John Moore – Senior Citizen of the Year 2021
After nearly 30 years, John Moore has handed in his resignation as a dedicated volunteer at St. Saviour's cemetery, Glen Osmond. His many years of volunteering have earnt him the award of 2021 City of Burnside Citizen of the Year.
John, 94, took on this voluntary work when he retired from teaching at Pulteney Grammar School.
An active member of St Saviour's Glen Osmond parish, John learnt that the volunteer who tended the cemetery had retired and he took on the task. “I was my own boss, week by week,” he says.
He attended regularly on Mondays, even on public holidays, to do little projects, always ready with his tool box. These projects included re-aligning monuments and edging, removing old tree stumps (“I dug them up by hand”), trimming hedges, making sure that gates shut properly, fences were secure, maintaining paths, spreading gravel, unearthing an old headstone and keeping other headstones upright or safe.
“It is important to respect the dead,” he says. “Some of the gravesites are so old that they don’t have headstones so we don’t know the history.”

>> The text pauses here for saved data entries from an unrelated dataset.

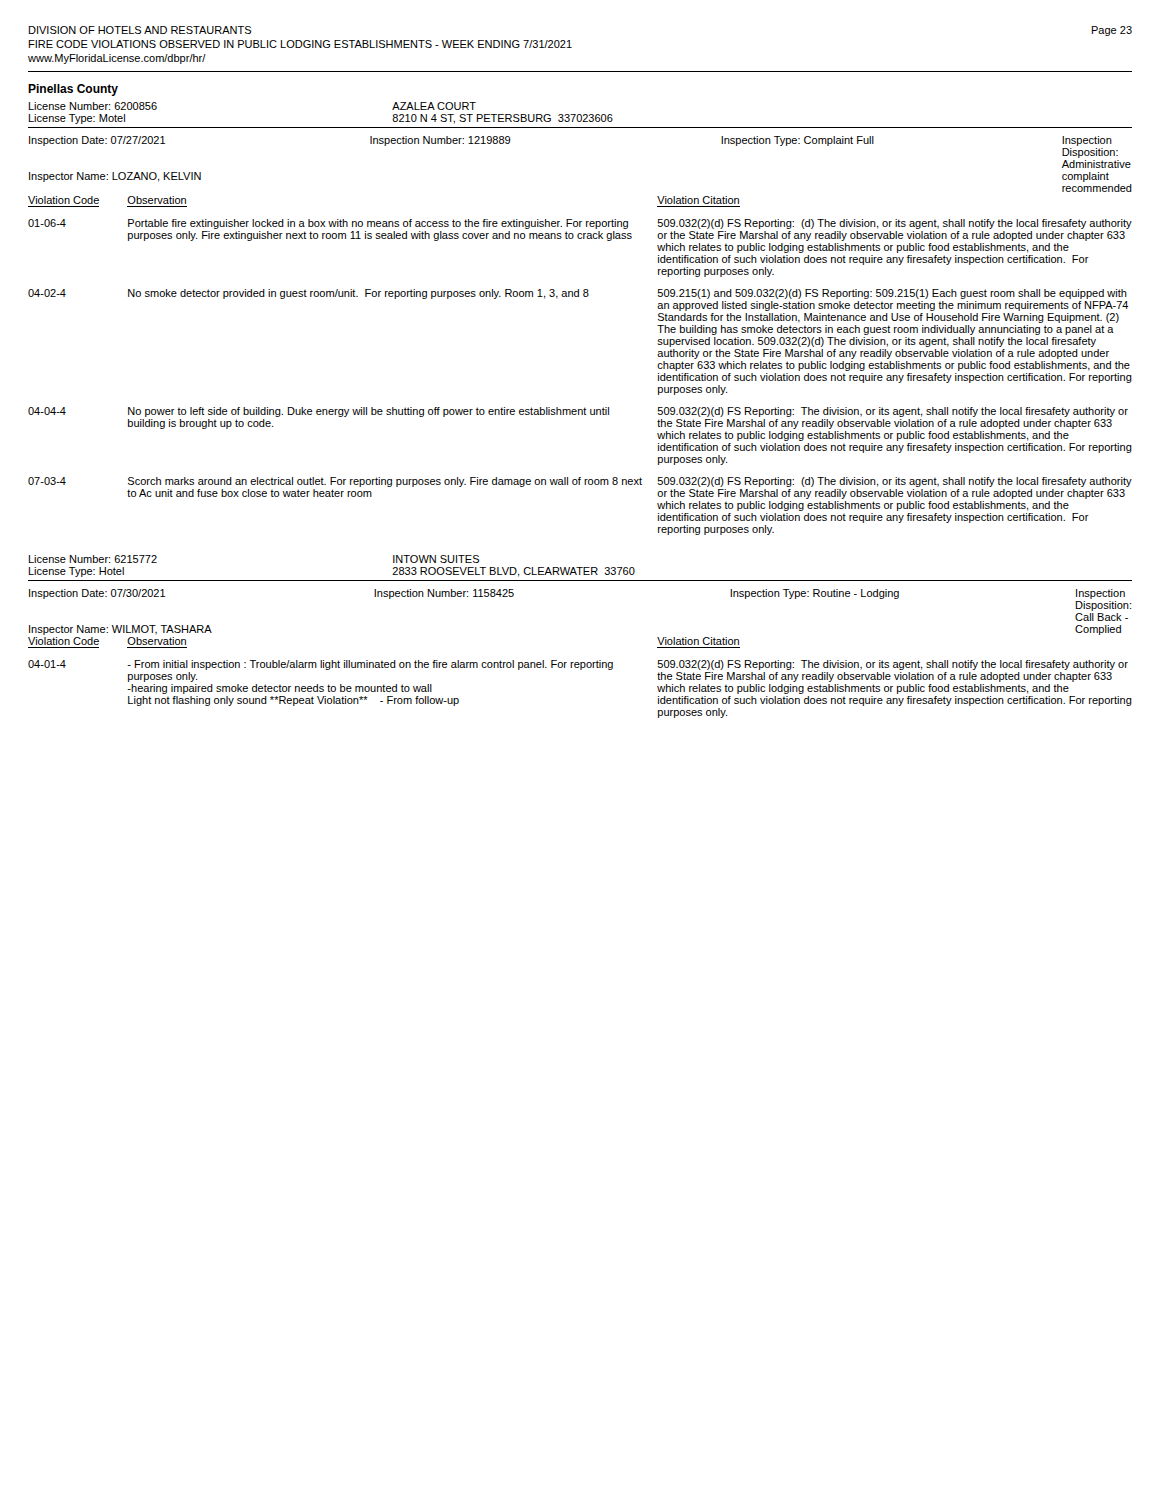Page 23
DIVISION OF HOTELS AND RESTAURANTS
FIRE CODE VIOLATIONS OBSERVED IN PUBLIC LODGING ESTABLISHMENTS - WEEK ENDING 7/31/2021
www.MyFloridaLicense.com/dbpr/hr/
Pinellas County
| License Number: 6200856 | AZALEA COURT |
| License Type: Motel | 8210 N 4 ST, ST PETERSBURG 337023606 |
| Inspection Date: 07/27/2021 | Inspection Number: 1219889 | Inspection Type: Complaint Full | Inspection Disposition: Administrative |
| Inspector Name: LOZANO, KELVIN | | | complaint recommended |
| Violation Code | Observation | Violation Citation |
| 01-06-4 | Portable fire extinguisher locked in a box with no means of access to the fire extinguisher. For reporting purposes only. Fire extinguisher next to room 11 is sealed with glass cover and no means to crack glass | 509.032(2)(d) FS Reporting: (d) The division, or its agent, shall notify the local firesafety authority or the State Fire Marshal of any readily observable violation of a rule adopted under chapter 633 which relates to public lodging establishments or public food establishments, and the identification of such violation does not require any firesafety inspection certification. For reporting purposes only. |
| 04-02-4 | No smoke detector provided in guest room/unit. For reporting purposes only. Room 1, 3, and 8 | 509.215(1) and 509.032(2)(d) FS Reporting: 509.215(1) Each guest room shall be equipped with an approved listed single-station smoke detector meeting the minimum requirements of NFPA-74 Standards for the Installation, Maintenance and Use of Household Fire Warning Equipment. (2) The building has smoke detectors in each guest room individually annunciating to a panel at a supervised location. 509.032(2)(d) The division, or its agent, shall notify the local firesafety authority or the State Fire Marshal of any readily observable violation of a rule adopted under chapter 633 which relates to public lodging establishments or public food establishments, and the identification of such violation does not require any firesafety inspection certification. For reporting purposes only. |
| 04-04-4 | No power to left side of building. Duke energy will be shutting off power to entire establishment until building is brought up to code. | 509.032(2)(d) FS Reporting: The division, or its agent, shall notify the local firesafety authority or the State Fire Marshal of any readily observable violation of a rule adopted under chapter 633 which relates to public lodging establishments or public food establishments, and the identification of such violation does not require any firesafety inspection certification. For reporting purposes only. |
| 07-03-4 | Scorch marks around an electrical outlet. For reporting purposes only. Fire damage on wall of room 8 next to Ac unit and fuse box close to water heater room | 509.032(2)(d) FS Reporting: (d) The division, or its agent, shall notify the local firesafety authority or the State Fire Marshal of any readily observable violation of a rule adopted under chapter 633 which relates to public lodging establishments or public food establishments, and the identification of such violation does not require any firesafety inspection certification. For reporting purposes only. |
| License Number: 6215772 | INTOWN SUITES |
| License Type: Hotel | 2833 ROOSEVELT BLVD, CLEARWATER 33760 |
| Inspection Date: 07/30/2021 | Inspection Number: 1158425 | Inspection Type: Routine - Lodging | Inspection Disposition: Call Back - |
| Inspector Name: WILMOT, TASHARA | | | Complied |
| Violation Code | Observation | Violation Citation |
| 04-01-4 | - From initial inspection : Trouble/alarm light illuminated on the fire alarm control panel. For reporting purposes only. -hearing impaired smoke detector needs to be mounted to wall Light not flashing only sound **Repeat Violation** - From follow-up | 509.032(2)(d) FS Reporting: The division, or its agent, shall notify the local firesafety authority or the State Fire Marshal of any readily observable violation of a rule adopted under chapter 633 which relates to public lodging establishments or public food establishments, and the identification of such violation does not require any firesafety inspection certification. For reporting purposes only. |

But what history he did know he regularly shared while conducting history walks during History Month in May for a number of years, as well as showing classes from local schools and the Burnside Historical Society members. Each year he organised the skip for the annual cemetery working bee and kept attendance records. He also looked after the application for Council green bins and made sure they were put out each fortnight — always as full as possible!
John made many improvements, discussed management plans, dealt with vandalism, floods and drainage problems, trees and large branches falling, always with a positive attitude. John's achievements have been recognised by the parish and members of the public, who access the cemetery for walks, quiet contemplation, learning about social history of the area and visiting family members.
With his 95th birthday coming up in March he thought it was time to fully retire. “I still go to see Liz, who took over from me.”
His reaction to being selected as Senior Citizen of the Year was “I am staggered. Volunteer of the Year yes but Citizen of the Year!”
Asked his plans for his own burial he says “I have decided, when my time comes, to be cremated and my ashes to be in a memorial at the cemetery.”
History:
The cemetery, belonging to St. Saviour's Church, lies to the north-east of the Church, further along Pridmore Road. As with the church it is situated on land gifted by Osmond Gilles in 1854.
On the south side of the cemetery stands the tombstone of Glen Osmond's first resident, Edwin Olliver. Nearby are the headstones of other pioneers, including those of Redman Goldsack and his wives, Elizabeth and Christiana.
In a central position, under the shelter of a cypress tree, is the oldest headstone, recording the resting place of Moritz F. Weidenbach (interred 1858). Many of the oldest graves are without headstones, possibly due to the relatives having left the neighbourhood.